Requirement - Below are records; give the number of their lines that hold the word "wrist", and write nothing more.

Data supplied -
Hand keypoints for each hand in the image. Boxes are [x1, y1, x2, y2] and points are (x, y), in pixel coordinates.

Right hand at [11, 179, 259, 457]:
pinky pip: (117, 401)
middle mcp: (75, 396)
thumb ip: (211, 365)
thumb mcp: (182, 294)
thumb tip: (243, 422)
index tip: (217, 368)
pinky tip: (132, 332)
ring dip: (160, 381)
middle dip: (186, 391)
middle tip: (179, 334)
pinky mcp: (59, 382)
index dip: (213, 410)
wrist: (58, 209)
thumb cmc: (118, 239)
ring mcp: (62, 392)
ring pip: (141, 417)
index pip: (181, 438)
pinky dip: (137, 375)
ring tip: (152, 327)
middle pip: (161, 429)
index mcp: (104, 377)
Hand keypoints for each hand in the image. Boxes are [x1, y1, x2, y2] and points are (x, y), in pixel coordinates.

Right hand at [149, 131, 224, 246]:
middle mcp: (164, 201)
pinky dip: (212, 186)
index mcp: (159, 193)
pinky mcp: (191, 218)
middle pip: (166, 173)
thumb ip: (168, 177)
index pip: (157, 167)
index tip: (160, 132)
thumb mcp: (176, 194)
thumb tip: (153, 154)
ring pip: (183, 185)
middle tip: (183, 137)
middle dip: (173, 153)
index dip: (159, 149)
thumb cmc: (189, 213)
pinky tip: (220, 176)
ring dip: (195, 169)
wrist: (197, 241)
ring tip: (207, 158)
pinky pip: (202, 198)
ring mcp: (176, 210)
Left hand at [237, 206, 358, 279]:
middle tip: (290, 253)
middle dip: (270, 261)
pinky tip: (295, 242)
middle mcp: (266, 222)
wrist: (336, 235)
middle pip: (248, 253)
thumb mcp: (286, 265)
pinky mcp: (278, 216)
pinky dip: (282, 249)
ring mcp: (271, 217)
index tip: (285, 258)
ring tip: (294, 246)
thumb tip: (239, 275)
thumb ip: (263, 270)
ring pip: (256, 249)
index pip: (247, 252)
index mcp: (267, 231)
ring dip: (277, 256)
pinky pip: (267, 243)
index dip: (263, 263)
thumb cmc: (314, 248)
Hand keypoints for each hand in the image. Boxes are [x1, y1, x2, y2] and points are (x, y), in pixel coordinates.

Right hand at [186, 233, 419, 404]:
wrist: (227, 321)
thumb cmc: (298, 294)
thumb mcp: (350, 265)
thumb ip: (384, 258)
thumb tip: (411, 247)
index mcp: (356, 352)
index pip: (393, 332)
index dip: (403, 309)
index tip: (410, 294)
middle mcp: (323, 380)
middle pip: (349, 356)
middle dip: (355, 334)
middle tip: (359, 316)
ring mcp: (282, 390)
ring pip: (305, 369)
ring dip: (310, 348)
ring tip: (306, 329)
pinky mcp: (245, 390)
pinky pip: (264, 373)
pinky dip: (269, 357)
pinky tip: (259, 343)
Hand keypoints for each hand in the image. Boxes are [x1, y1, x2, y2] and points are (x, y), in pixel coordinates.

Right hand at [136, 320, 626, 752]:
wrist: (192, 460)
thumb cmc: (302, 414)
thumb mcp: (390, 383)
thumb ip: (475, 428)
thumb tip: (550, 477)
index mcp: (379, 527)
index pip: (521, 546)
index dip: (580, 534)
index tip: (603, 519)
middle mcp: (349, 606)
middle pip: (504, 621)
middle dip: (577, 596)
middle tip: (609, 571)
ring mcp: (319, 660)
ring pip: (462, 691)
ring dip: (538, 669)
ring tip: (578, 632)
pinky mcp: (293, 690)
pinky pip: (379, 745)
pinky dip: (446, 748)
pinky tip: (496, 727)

--

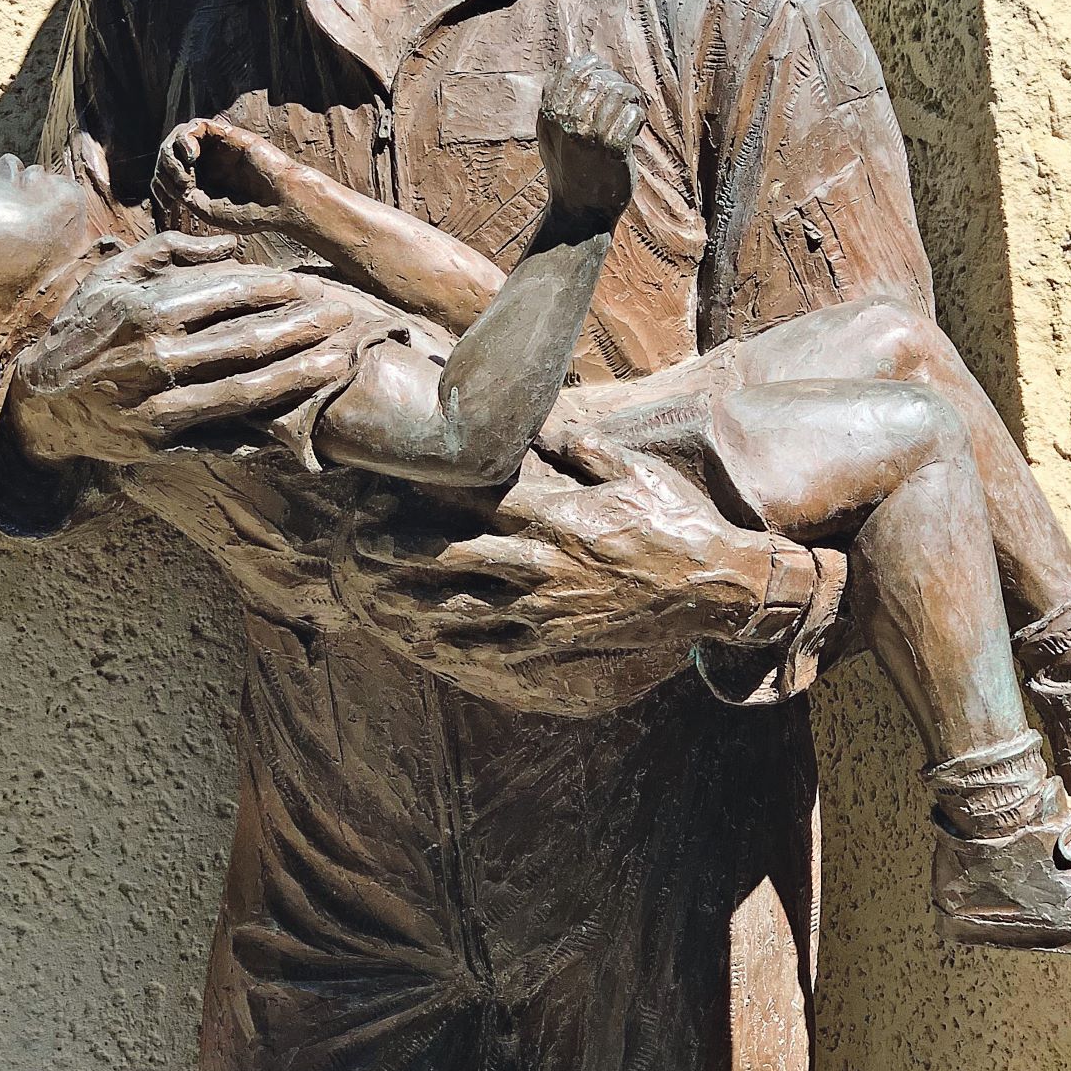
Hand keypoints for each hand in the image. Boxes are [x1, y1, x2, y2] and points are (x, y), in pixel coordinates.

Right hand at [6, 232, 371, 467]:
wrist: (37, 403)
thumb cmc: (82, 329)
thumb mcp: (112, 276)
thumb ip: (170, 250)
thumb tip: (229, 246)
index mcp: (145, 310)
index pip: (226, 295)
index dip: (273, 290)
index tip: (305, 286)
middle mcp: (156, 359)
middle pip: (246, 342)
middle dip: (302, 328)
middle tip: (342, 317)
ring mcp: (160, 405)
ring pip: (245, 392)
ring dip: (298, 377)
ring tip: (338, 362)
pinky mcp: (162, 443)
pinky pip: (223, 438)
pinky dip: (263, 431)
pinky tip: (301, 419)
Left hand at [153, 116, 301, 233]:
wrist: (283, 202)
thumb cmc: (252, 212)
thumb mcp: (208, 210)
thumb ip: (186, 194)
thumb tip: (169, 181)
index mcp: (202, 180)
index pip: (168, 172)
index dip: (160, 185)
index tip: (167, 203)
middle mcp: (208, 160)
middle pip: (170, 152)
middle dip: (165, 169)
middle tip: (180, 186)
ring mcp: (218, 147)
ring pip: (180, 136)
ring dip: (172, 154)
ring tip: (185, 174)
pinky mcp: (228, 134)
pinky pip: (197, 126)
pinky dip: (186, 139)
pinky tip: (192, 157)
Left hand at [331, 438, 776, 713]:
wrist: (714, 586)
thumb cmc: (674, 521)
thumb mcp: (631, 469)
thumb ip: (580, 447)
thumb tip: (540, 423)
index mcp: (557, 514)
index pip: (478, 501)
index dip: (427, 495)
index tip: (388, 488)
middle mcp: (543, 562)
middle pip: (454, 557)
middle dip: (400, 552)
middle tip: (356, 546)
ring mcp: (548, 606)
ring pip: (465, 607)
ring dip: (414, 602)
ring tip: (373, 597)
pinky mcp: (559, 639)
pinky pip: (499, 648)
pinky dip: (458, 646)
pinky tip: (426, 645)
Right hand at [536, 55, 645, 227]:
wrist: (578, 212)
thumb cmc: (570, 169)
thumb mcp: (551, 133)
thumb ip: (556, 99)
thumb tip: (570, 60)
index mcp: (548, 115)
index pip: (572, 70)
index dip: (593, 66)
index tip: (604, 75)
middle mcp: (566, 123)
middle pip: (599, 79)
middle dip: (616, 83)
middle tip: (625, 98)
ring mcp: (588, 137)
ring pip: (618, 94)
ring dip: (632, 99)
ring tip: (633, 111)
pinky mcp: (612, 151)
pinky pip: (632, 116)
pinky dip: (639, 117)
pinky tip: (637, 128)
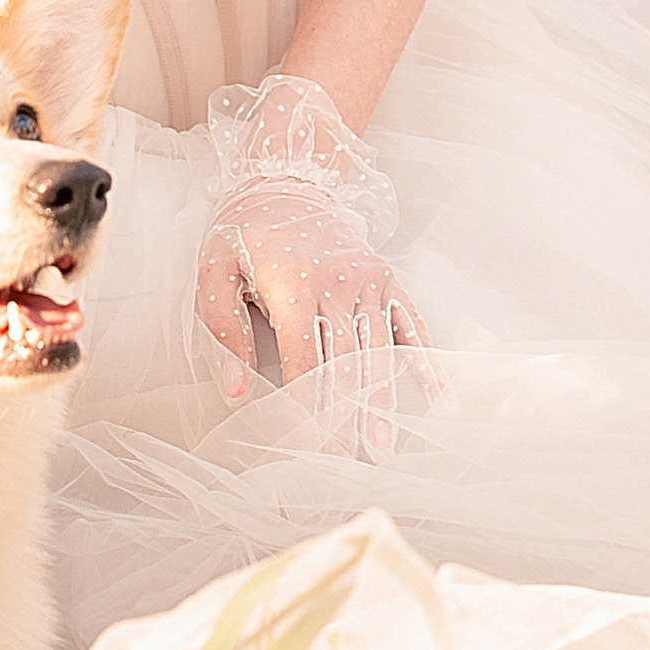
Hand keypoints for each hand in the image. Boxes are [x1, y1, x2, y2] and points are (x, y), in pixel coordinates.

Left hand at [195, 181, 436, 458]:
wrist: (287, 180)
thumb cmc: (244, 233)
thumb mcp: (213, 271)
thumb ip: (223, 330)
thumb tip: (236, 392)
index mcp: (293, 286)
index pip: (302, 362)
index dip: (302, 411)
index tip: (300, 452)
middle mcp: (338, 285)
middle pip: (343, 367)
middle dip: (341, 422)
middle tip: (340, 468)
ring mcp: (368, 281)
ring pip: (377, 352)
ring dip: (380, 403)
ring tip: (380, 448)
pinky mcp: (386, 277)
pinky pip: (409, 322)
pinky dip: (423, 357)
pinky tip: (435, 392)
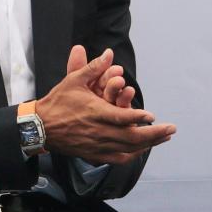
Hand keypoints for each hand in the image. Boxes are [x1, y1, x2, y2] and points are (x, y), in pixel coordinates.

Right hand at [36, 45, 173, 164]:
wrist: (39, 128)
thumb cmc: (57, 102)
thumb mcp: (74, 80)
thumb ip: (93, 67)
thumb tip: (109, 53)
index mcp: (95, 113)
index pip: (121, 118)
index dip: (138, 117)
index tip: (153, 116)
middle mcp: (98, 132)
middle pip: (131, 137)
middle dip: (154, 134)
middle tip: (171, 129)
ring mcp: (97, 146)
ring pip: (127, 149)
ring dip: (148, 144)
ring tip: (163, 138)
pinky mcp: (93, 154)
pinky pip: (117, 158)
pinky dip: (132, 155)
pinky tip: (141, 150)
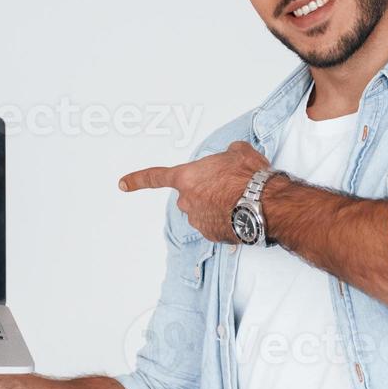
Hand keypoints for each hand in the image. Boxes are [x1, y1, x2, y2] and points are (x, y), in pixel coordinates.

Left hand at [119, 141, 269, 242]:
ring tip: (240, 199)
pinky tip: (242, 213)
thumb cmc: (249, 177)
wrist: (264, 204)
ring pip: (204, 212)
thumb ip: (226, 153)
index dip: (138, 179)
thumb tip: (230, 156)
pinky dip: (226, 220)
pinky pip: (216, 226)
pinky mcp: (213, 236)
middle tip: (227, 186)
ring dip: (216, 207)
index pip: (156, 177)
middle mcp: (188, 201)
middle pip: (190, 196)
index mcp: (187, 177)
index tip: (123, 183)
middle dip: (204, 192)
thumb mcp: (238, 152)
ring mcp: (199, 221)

Problem solution - 12